» Work instruction: Among the entries that follow, how many lines contain the string "pinky"? Write the number alone.

» Task input:

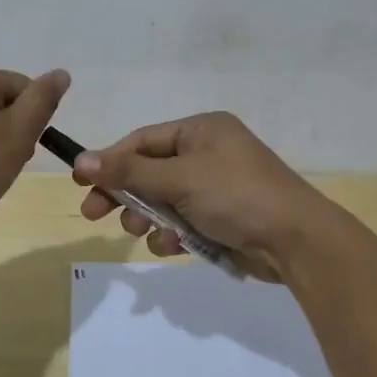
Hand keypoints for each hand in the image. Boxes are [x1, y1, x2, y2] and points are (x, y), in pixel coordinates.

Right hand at [71, 112, 333, 277]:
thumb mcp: (180, 179)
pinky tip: (171, 246)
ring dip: (147, 217)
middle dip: (124, 194)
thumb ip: (129, 173)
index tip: (80, 181)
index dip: (110, 160)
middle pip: (148, 172)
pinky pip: (181, 222)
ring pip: (162, 201)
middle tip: (93, 215)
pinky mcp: (219, 219)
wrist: (295, 241)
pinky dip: (171, 235)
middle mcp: (207, 154)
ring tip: (142, 231)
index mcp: (201, 131)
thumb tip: (81, 160)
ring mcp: (214, 188)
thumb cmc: (237, 195)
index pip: (142, 141)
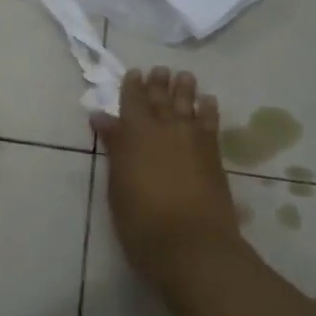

» Exercise result: 4